LA School Gives iPads To Students; Students Hack Protection; School Freaks Out And Halts iPad Program

from the to-the-surprise-of-no-one-but-the-school-district dept

Technology: what could often be the best friend of educators is usually treated as their worst enemy. Even when school districts make potentially positive steps, they’re often undone by either the paranoia that giving kids access to the outside world will be permanently destructive or by failing to understand the consequences, especially the unintended ones, of putting technology in the hands of their students.

Case in point: the rollout (and now, possible rollback) of iPads to Los Angeles schools.

Following news that students at a Los Angeles high school had hacked district-issued iPads and were using them for personal use, district officials have halted home use of the Apple tablets until further notice.

It took exactly one week for nearly 300 students at Theodore Roosevelt High School to hack through security so they could surf the Web on their new school-issued iPads, raising new concerns about a plan to distribute the devices to all students in the district.

“Outside of the district’s network … a user is free to download content and applications and browse the Internet without restriction,” two senior administrators said in a memo to the Board of education and L.A. schools Supt. John Deasy. “As student safety is of paramount concern, breach of the … system must not occur.”

The only way the school district did not see this coming is through institutional blindness. Despite all evidence to the contrary, it expected students to use the devices only as intended, even when completely unsupervised. This is built on the assumption that instructions are rarely questioned and limits are rarely tested. The administrators aren’t stupid but they are prone to believing their authority has more influence on students than it actually does. (This isn’t completely unlike the blindness exhibited by parents who take very active steps to raise their kids to be drug and alcohol-free. and then are shocked when their kids experiment with the forbidden substances anyway.)

The second issue here is how easily the “protection” was hacked.

Roosevelt students matter-of-factly explained their technique Tuesday outside school. The trick, they said, was to delete their personal profile information. With the profile deleted, a student was free to surf.

Soon they were sending tweets, socializing on Facebook and streaming music through Pandora, they said.

This indicates that whoever approved this deal (and its attendant protection scheme) truly didn’t understand the technology… or greatly underestimated their opponent. Allowing the students to take the iPads home with them only sped up the process.

So, the question the district needs to ask itself is: does it want students to have a potentially useful tool that could further education, even off campus (and possibly “compromised”)? Or does it want to treat the iPads like shiny books and lock them down further?

▶ [DATA]

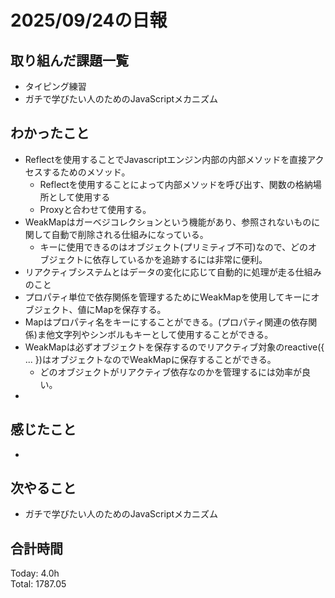 # 2025/09/24の日報
## 取り組んだ課題一覧
* タイピング練習
* ガチで学びたい人のためのJavaScriptメカニズム
## わかったこと 
* Reflectを使用することでJavascriptエンジン内部の内部メソッドを直接アクセスするためのメソッド。
  * Reflectを使用することによって内部メソッドを呼び出す、関数の格納場所として使用する
  * Proxyと合わせて使用する。
* WeakMapはガーベジコレクションという機能があり、参照されないものに関して自動で削除される仕組みになっている。
  * キーに使用できるのはオブジェクト(プリミティブ不可)なので、どのオブジェクトに依存しているかを追跡するには非常に便利。
* リアクティブシステムとはデータの変化に応じて自動的に処理が走る仕組みのこと
* プロパティ単位で依存関係を管理するためにWeakMapを使用してキーにオブジェクト、値にMapを保存する。
* Mapはプロパティ名をキーにすることができる。(プロパティ関連の依存関係)ま他文字列やシンボルもキーとして使用することができる。
* WeakMapは必ずオブジェクトを保存するのでリアクティブ対象のreactive({ ... })はオブジェクトなのでWeakMapに保存することができる。
  * どのオブジェクトがリアクティブ依存なのかを管理するには効率が良い。
*      
## 感じたこと
* 
## 次やること
* ガチで学びたい人のためのJavaScriptメカニズム
##  合計時間 
Today: 4.0h<br>
Total: 1787.05

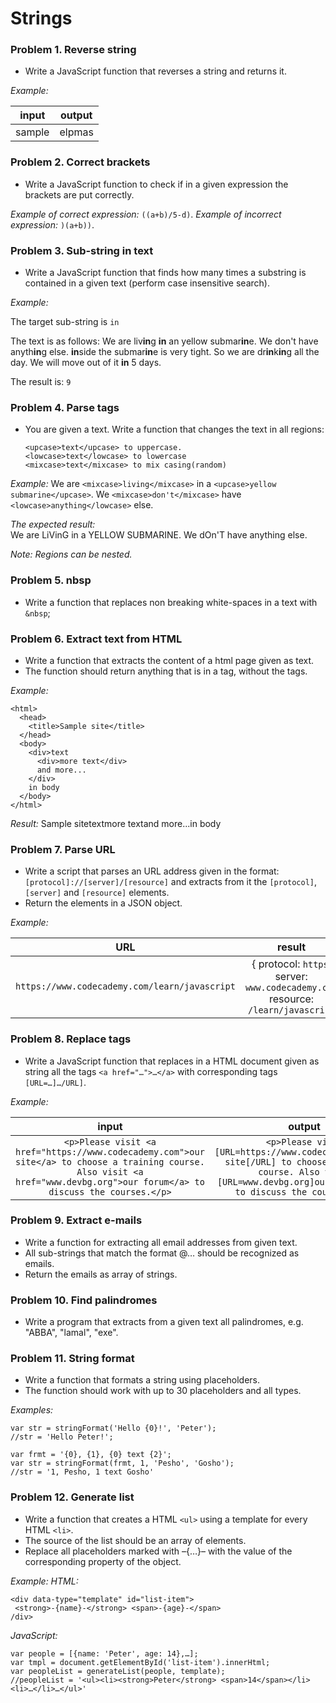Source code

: Strings
=======

### Problem 1. Reverse string
*	Write a JavaScript function that reverses a string and returns it.

_Example:_

|  input | output |
|:------:|:------:|
| sample | elpmas |

### Problem 2. Correct brackets
*	Write a JavaScript function to check if in a given expression the brackets are put correctly.

_Example of correct expression:_ `((a+b)/5-d)`.
_Example of incorrect expression:_ `)(a+b))`.

### Problem 3. Sub-string in text
*	Write a JavaScript function that finds how many times a substring is contained in a given text (perform case insensitive search).
		
_Example:_

The target sub-string is `in`

The text is as follows:
We are liv**in**g **in** an yellow submar**in**e. We don't have anyth**in**g else. **in**side the submar**in**e is very tight. So we are dr**in**k**in**g all the day. We will move out of it **in** 5 days.

The result is: `9`
	
### Problem 4. Parse tags
*	You are given a text. Write a function that changes the text in all regions:

		<upcase>text</upcase> to uppercase.
		<lowcase>text</lowcase> to lowercase
		<mixcase>text</mixcase> to mix casing(random)

_Example:_ We are `<mixcase>living</mixcase>` in a `<upcase>yellow submarine</upcase>`. We `<mixcase>don't</mixcase>` have `<lowcase>anything</lowcase>` else.

_The expected result:_		
We are LiVinG in a YELLOW SUBMARINE. We dOn'T have anything else.

_Note: Regions can be nested._

### Problem 5. nbsp
*	Write a function that replaces non breaking white-spaces in a text with `&nbsp`;

### Problem 6. Extract text from HTML
*	Write a function that extracts the content of a html page given as text.
*	The function should return anything that is in a tag, without the tags.

_Example:_

	<html>
	  <head>
	    <title>Sample site</title>
	  </head>
	  <body>
	    <div>text
	      <div>more text</div>
	      and more...
	    </div>
	    in body
	  </body>
	</html>

_Result:_ Sample sitetextmore textand more...in body

### Problem 7. Parse URL
*	Write a script that parses an URL address given in the format: `[protocol]://[server]/[resource]`
	and extracts from it the `[protocol]`, `[server]` and `[resource]` elements.
*	Return the elements in a JSON object.

_Example:_ 

|                 URL                  |                                     result                                     |
|:------------------------------------:|:----------------------------------------------------------------------------------------:|
| `https://www.codecademy.com/learn/javascript` |  { protocol: `https`, <br> server: `www.codecademy.com` <br> resource: `/learn/javascript` |

### Problem 8. Replace tags
*	Write a JavaScript function that replaces in a HTML document given as string all the tags `<a href="…">…</a>` with corresponding tags `[URL=…]…/URL]`.

_Example:_

| input | output |
|:-----:|:------:|
| `<p>Please visit <a href="https://www.codecademy.com">our site</a> to choose a training course. Also visit <a href="www.devbg.org">our forum</a> to discuss the courses.</p>` | `<p>Please visit [URL=https://www.codecademy.com]our site[/URL] to choose a training course. Also visit [URL=www.devbg.org]our forum[/URL] to discuss the courses.</p>` |

### Problem 9. Extract e-mails
*	Write a function for extracting all email addresses from given text.
*	All sub-strings that match the format <identifier>@<host>…<domain> should be recognized as emails.
*	Return the emails as array of strings.

### Problem 10. Find palindromes
*	Write a program that extracts from a given text all palindromes, e.g. "ABBA", "lamal", "exe".

### Problem 11. String format
*	Write a function that formats a string using placeholders.
*	The function should work with up to 30 placeholders and all types.

_Examples:_

	var str = stringFormat('Hello {0}!', 'Peter'); 
	//str = 'Hello Peter!';

	var frmt = '{0}, {1}, {0} text {2}';
	var str = stringFormat(frmt, 1, 'Pesho', 'Gosho');
	//str = '1, Pesho, 1 text Gosho'

### Problem 12. Generate list
*	Write a function that creates a HTML `<ul>` using a template for every HTML `<li>`.
*	The source of the list should be an array of elements.
*	Replace all placeholders marked with –{…}– with the value of the corresponding property of the object.

_Example:_ 
_HTML:_ 

	<div data-type="template" id="list-item">
	 <strong>-{name}-</strong> <span>-{age}-</span>
	/div>
	
_JavaScript:_ 

	var people = [{name: 'Peter', age: 14},…];
	var tmpl = document.getElementById('list-item').innerHtml;
	var peopleList = generateList(people, template);
	//peopleList = '<ul><li><strong>Peter</strong> <span>14</span></li><li>…</li>…</ul>'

▶ [ASSIGNED TASK 1]
According to the iPad article, how long did it take students at Theodore Roosevelt High School to hack through the security?
▶ [ASSIGNED TASK 2]
From the iPad article, quote everything from "So, the question" down to "them down further?".
▶ [ASSIGNED TASK 3]
In the iPad article, what activities did the Roosevelt students say they took up once they could surf the Web? List all of them.

▶ [RESPONSE 1]
Exactly one week.

▶ [RESPONSE 2]
So, the question the district needs to ask itself is: does it want students to have a potentially useful tool that could further education, even off campus (and possibly “compromised”)? Or does it want to treat the iPads like shiny books and lock them down further?

▶ [RESPONSE 3]
- Sending tweets
- Socializing on Facebook
- Streaming music through Pandora